***** Input records *****

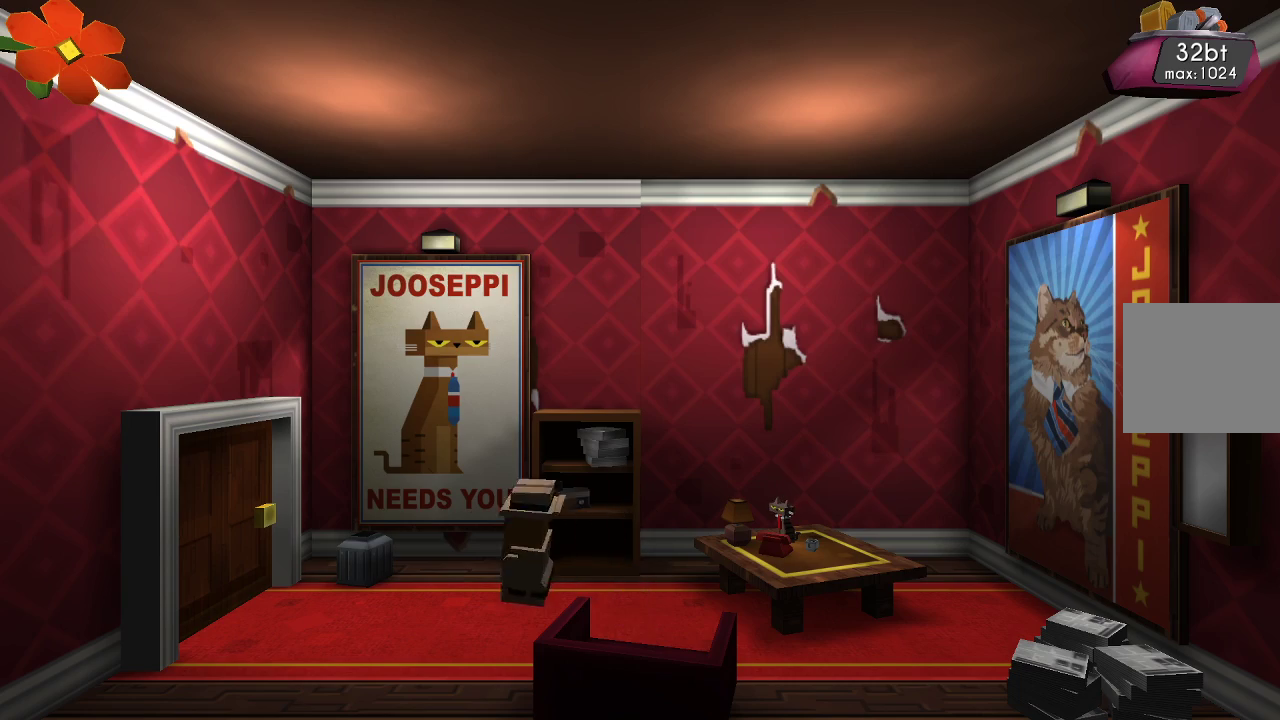
{"dt_ms": 500, "buttons": [], "left_stick": "left", "right_stick": "center", "events": []}
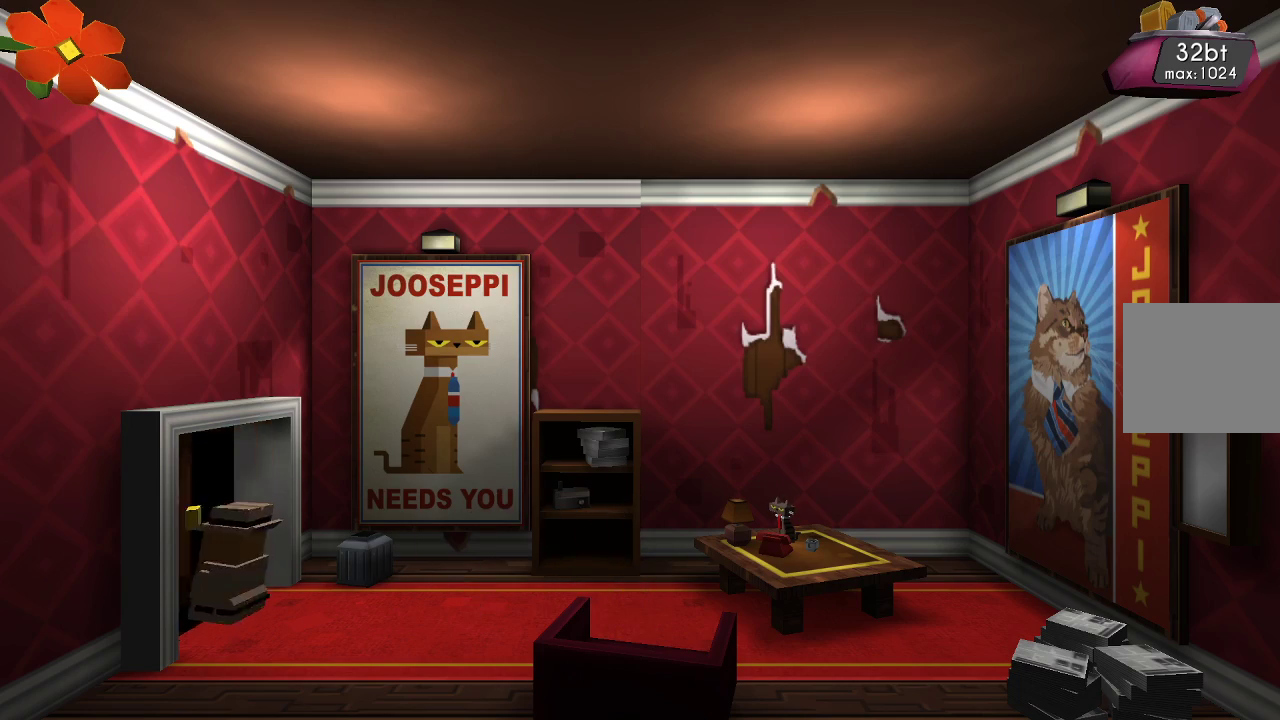
{"dt_ms": 500, "buttons": [], "left_stick": "left", "right_stick": "center", "events": []}
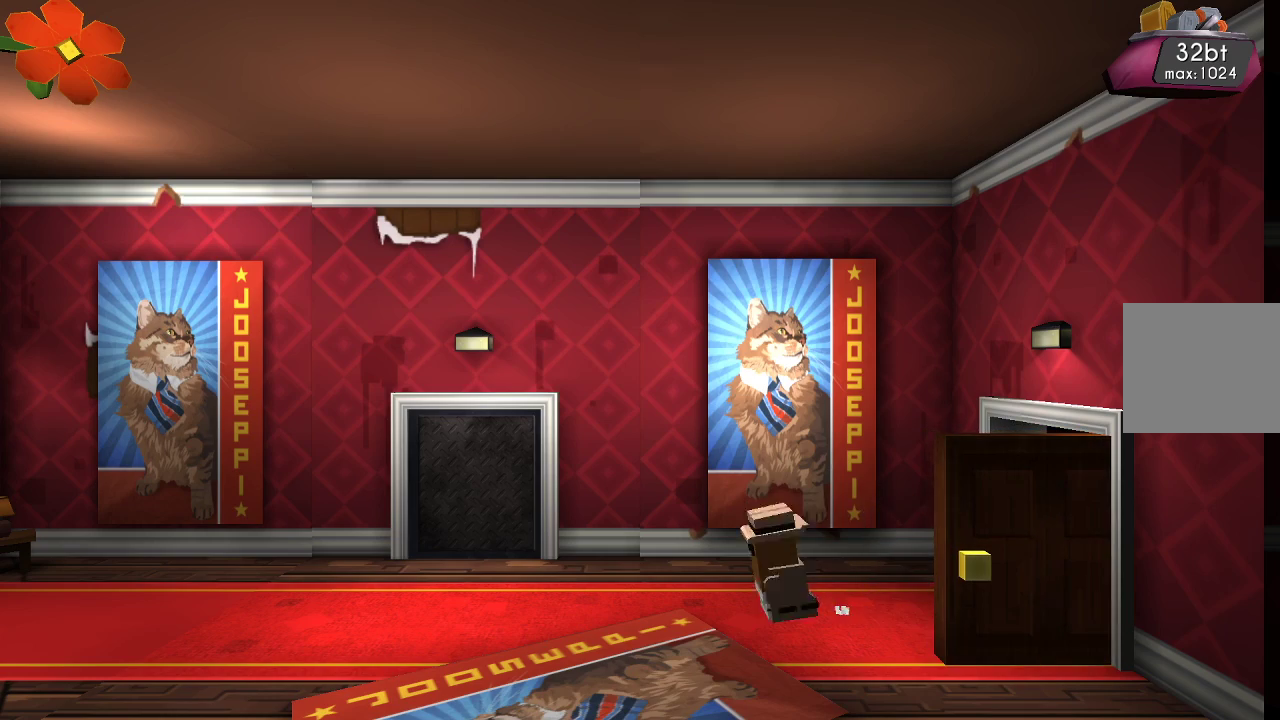
{"dt_ms": 500, "buttons": [], "left_stick": "left", "right_stick": "center", "events": [[100, "left_stick", "center"], [300, "left_stick", "left"]]}
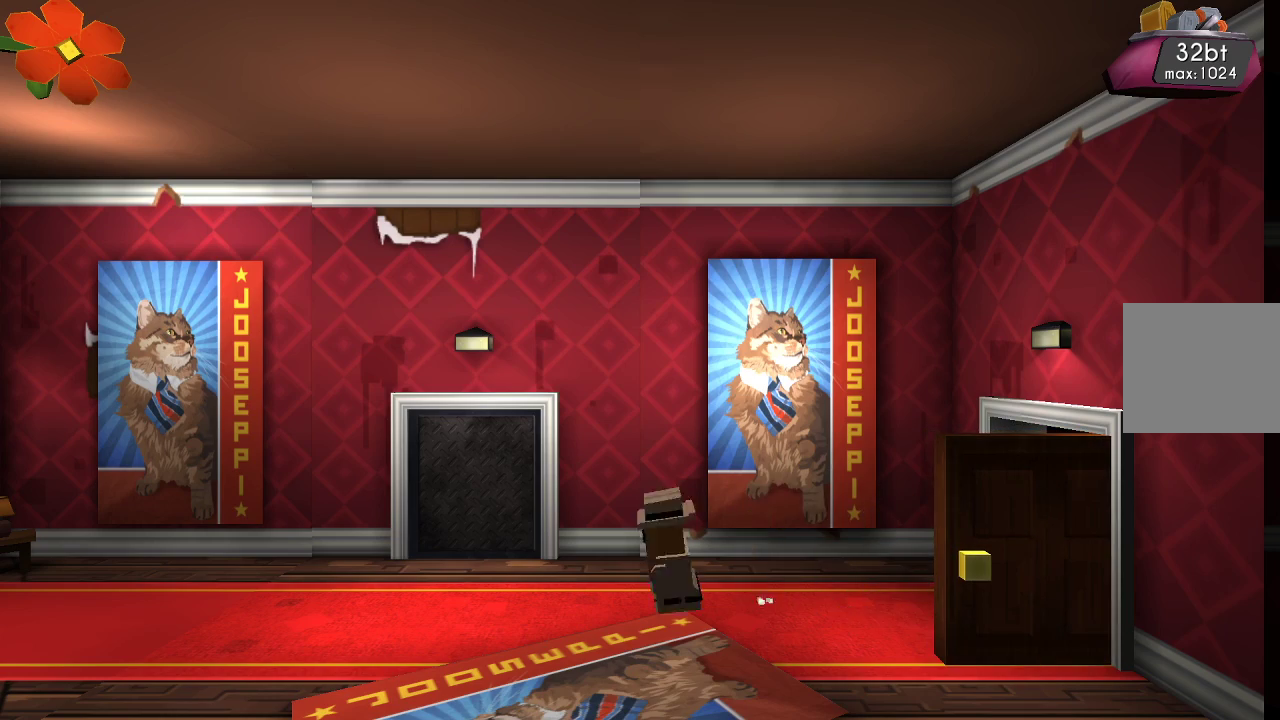
{"dt_ms": 500, "buttons": [], "left_stick": "left", "right_stick": "center", "events": []}
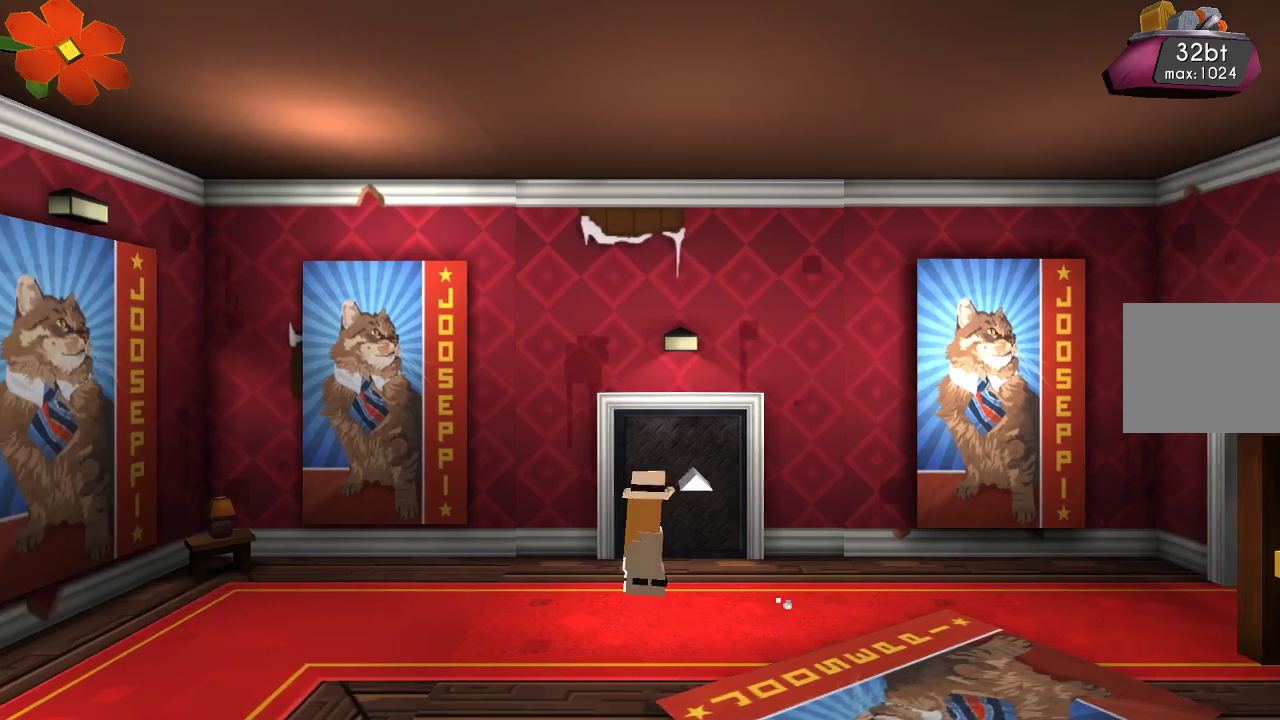
{"dt_ms": 1000, "buttons": [], "left_stick": "left", "right_stick": "center"}
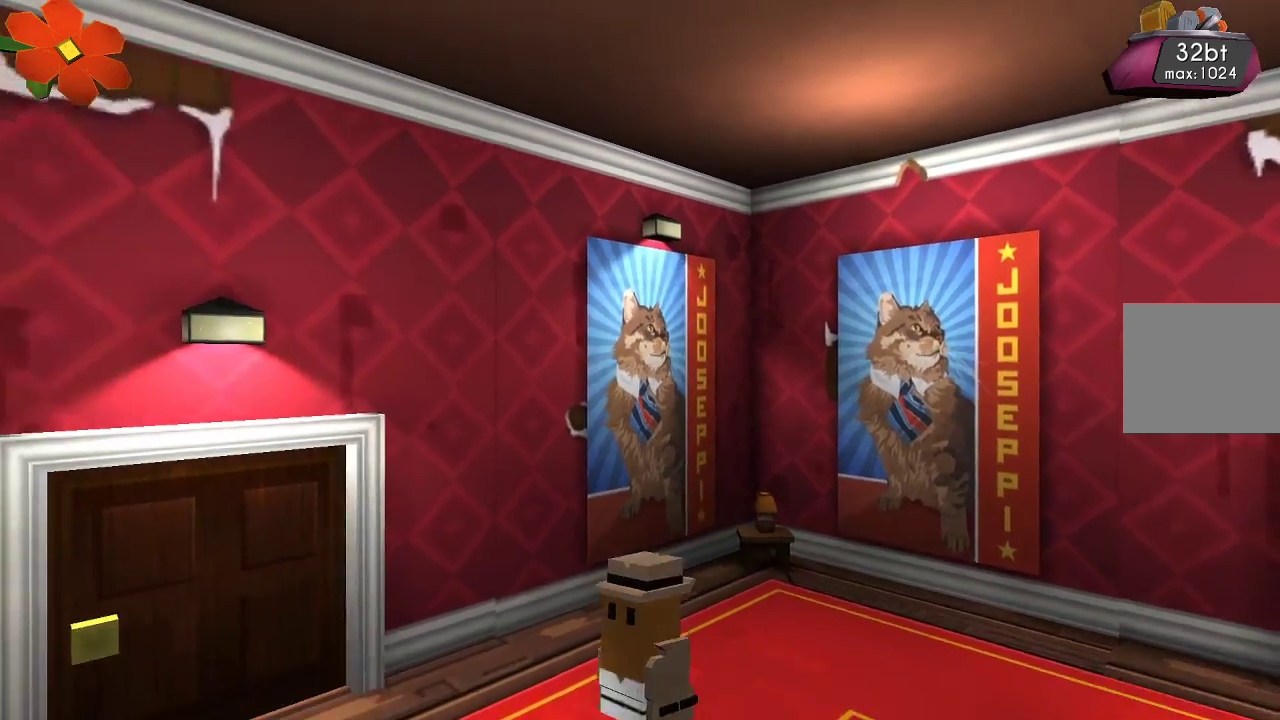
{"dt_ms": 500, "buttons": ["L1", "R1"], "left_stick": "left", "right_stick": "center", "events": [[333, "L1", "down"], [467, "R1", "down"]]}
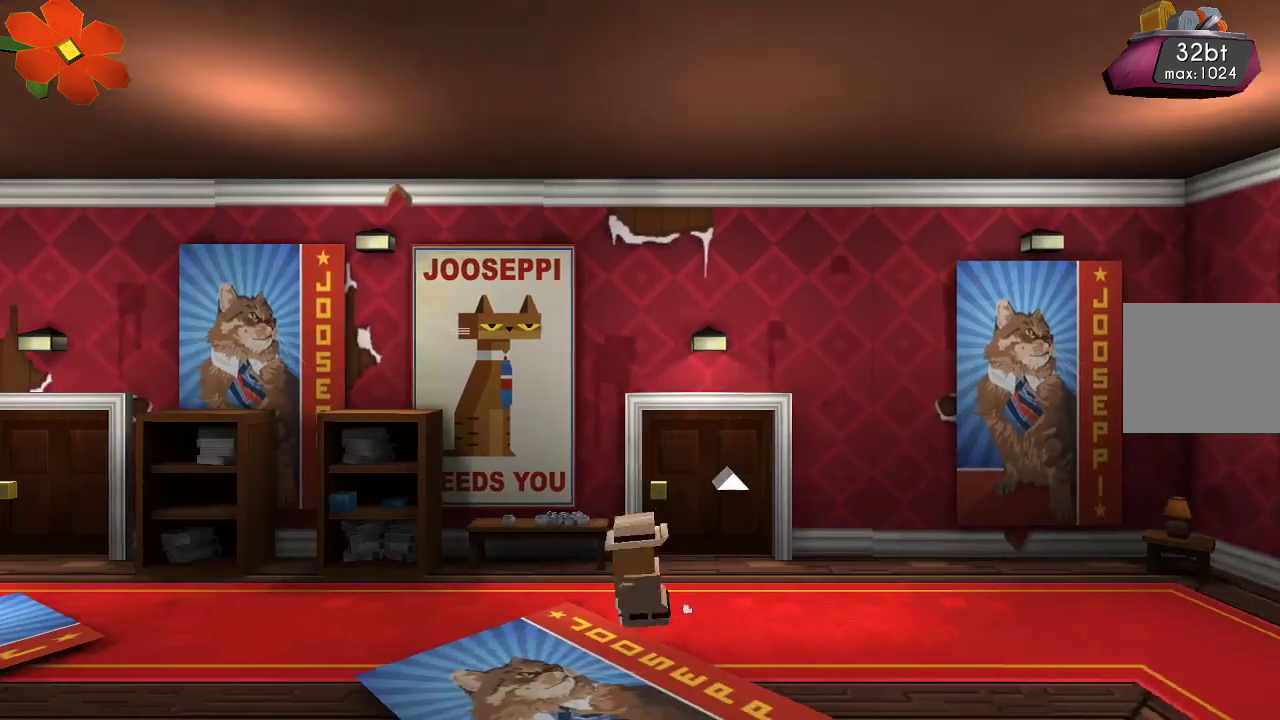
{"dt_ms": 500, "buttons": [], "left_stick": "left", "right_stick": "center"}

*****

- What is being asked:
Print out all the material above exactly as it appears, omitting the images.

- Response:
{"dt_ms": 500, "buttons": [], "left_stick": "left", "right_stick": "center", "events": []}
{"dt_ms": 500, "buttons": [], "left_stick": "left", "right_stick": "center", "events": []}
{"dt_ms": 500, "buttons": [], "left_stick": "left", "right_stick": "center", "events": [[100, "left_stick", "center"], [300, "left_stick", "left"]]}
{"dt_ms": 500, "buttons": [], "left_stick": "left", "right_stick": "center", "events": []}
{"dt_ms": 1000, "buttons": [], "left_stick": "left", "right_stick": "center"}
{"dt_ms": 500, "buttons": ["L1", "R1"], "left_stick": "left", "right_stick": "center", "events": [[333, "L1", "down"], [467, "R1", "down"]]}
{"dt_ms": 500, "buttons": [], "left_stick": "left", "right_stick": "center"}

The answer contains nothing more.